Looking Forward: It’s easy to get “caught up in the moment” when first starting a business. Being so focused on getting off the ground can make you forget about the future implications of your decisions. For example, think about what will happen to your business if you decide to sell your share as part of a partnership.
You should also consider what might happen to your business when you’re no longer around to run it. A corporation can be brought down to your family members. The same may not be true for a sole proprietorship or partnership. The bottom line is that your current structure of choice may not suit your needs a few years down the line.
To help you make the right decision, let’s take a deeper look into each structure.
For entrepreneurs who intend to work alone, a sole proprietorship is usually still the best choice. Because your income and expenses are deducted from your personal tax return, you could be able to offset the taxation on income earned from other sources through the losses suffered in your business.
Of course, the other major advantage here is that you maintain complete control over business operations. It’s worth noting, though, that being personally liable for your business means that you’ll be placing your own assets at risk in the event of a business debt or legal claim. Raising money is also a potential challenge.
If you don’t intend on running your business alone, then a partnership will naturally be your next consideration. The advantage here is that partnerships don’t pay taxes on their income, but profits and losses are passed through to individual owners. Partnerships are more expensive to establish, though, namely due to legal and accounting services.
Being an independent legal entity, corporations are more complex than other structures. As a result, you’ll have to deal with a unique set of challenges and expenses that come with tax and regulatory compliance. On the other hand, there is the benefit that comes with liability protection. This ultimately comes down to weighing up the costs.
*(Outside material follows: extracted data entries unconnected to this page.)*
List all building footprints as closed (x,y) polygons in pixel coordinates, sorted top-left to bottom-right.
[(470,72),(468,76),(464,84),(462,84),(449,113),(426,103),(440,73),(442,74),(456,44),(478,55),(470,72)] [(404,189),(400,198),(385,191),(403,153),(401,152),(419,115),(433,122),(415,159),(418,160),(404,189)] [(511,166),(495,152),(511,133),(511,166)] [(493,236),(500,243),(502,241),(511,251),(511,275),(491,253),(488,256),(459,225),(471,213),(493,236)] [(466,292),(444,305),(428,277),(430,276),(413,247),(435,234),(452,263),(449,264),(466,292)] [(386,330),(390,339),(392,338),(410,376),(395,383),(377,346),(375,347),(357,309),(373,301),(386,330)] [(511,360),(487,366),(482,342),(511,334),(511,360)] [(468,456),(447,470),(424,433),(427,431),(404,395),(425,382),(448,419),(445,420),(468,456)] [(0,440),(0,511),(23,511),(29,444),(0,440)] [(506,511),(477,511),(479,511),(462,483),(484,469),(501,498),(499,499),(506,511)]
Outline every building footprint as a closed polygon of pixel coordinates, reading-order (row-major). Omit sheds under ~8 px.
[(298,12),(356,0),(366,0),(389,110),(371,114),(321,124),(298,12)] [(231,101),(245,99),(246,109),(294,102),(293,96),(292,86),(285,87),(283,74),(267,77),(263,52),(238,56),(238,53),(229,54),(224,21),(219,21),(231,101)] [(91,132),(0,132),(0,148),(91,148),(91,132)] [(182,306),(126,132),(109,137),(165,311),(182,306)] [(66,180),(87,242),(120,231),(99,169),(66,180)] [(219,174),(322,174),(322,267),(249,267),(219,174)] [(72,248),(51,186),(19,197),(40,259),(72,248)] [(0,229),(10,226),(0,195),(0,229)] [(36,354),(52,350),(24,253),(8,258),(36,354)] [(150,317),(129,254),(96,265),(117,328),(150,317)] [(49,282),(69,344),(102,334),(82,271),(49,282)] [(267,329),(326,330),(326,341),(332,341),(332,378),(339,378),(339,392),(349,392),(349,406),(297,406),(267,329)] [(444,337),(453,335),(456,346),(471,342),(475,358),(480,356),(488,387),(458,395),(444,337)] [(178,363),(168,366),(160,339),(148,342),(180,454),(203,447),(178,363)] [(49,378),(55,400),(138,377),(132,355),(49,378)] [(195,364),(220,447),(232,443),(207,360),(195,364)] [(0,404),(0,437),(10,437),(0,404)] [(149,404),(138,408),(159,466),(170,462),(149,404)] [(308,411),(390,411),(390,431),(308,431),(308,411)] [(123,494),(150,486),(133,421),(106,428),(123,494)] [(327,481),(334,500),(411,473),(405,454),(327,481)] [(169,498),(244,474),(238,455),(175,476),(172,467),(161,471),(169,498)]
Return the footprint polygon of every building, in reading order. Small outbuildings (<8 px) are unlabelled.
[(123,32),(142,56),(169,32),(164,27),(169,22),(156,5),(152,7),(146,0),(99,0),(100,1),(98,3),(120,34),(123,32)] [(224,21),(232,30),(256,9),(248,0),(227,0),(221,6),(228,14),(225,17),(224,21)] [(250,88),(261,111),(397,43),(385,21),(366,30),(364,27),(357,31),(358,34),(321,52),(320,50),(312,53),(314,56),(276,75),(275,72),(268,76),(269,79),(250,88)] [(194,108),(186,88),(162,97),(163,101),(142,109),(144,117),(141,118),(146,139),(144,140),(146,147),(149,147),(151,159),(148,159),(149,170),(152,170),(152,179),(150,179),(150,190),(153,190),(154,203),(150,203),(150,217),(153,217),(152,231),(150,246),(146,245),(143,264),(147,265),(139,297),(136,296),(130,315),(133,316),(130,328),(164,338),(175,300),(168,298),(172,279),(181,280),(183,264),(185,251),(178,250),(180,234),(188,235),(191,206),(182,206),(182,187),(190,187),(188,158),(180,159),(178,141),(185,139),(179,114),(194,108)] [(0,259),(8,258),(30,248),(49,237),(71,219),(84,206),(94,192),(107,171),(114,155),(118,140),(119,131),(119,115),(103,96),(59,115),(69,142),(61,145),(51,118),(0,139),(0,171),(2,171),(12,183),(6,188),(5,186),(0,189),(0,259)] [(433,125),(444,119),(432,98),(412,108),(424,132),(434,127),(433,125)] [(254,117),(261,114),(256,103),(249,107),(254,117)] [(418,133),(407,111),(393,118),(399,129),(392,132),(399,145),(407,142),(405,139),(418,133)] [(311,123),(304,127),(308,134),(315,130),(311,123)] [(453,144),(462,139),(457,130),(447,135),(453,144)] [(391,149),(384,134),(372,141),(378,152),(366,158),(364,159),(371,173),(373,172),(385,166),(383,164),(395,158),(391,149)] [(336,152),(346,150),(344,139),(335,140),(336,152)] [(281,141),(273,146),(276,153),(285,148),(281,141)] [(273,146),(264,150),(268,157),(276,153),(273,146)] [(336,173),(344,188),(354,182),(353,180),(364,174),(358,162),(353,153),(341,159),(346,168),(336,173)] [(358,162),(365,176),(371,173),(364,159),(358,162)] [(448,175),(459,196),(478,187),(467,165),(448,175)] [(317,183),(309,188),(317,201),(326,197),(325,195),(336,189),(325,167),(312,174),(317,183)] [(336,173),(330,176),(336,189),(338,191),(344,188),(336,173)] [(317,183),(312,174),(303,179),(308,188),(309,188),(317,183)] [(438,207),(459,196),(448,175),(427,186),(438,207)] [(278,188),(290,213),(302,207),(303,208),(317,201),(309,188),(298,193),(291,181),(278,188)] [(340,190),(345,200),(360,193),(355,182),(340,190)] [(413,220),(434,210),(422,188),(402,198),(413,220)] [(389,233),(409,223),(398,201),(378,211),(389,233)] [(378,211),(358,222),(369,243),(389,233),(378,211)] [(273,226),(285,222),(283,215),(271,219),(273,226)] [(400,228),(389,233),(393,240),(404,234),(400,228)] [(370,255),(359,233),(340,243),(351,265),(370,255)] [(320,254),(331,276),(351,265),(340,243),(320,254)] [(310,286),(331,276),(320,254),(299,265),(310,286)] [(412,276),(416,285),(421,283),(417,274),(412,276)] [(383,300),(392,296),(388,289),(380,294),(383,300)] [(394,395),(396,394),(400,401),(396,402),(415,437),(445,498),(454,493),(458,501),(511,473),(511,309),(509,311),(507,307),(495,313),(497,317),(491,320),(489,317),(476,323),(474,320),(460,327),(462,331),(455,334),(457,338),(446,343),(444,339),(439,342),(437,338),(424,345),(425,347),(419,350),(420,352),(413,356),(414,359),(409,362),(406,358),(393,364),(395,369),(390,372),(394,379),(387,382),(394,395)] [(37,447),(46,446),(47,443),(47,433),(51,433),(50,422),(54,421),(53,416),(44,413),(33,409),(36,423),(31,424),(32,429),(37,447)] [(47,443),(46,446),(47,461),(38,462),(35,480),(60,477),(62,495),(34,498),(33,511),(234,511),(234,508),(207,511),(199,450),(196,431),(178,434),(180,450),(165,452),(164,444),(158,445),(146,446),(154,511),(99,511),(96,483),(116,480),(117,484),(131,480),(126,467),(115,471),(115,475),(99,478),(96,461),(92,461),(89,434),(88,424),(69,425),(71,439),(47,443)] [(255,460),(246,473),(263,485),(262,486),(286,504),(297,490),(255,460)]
An LLC is the best structure for tax purposes. You also enjoy a greater level of liability protection, but without the increased costs of double taxation. You can further build on this if you start an LLC in Texas or another “tax haven” state. If you’re looking for an in-depth guide on the topic, be sure to check out these tips to start an LLC in said state.
The linked resource provides a wealth of information on everything you need to know about how to start an LLC in Texas. This includes valuable advice on choosing your business name, filing the necessary paperwork, forming your Texas LLC, creating an opening agreement and much more. There are also some vital points on handling your taxes.
As mentioned earlier, your best bet is to do some thorough research on each business structure before making your final decision. But even at this point, it would be wise to consult an experienced professional for further advice. Many business owners that chose the wrong structure regretted not asking someone for guidance when starting off.
Spending some time on choosing the right business structure is a worthwhile endeavor. By making the right decision, you can benefit from lower expenses and less complications moving forward. What’s more is that in the long run, your family may also benefit from your entrepreneurial successes when you’re no longer around.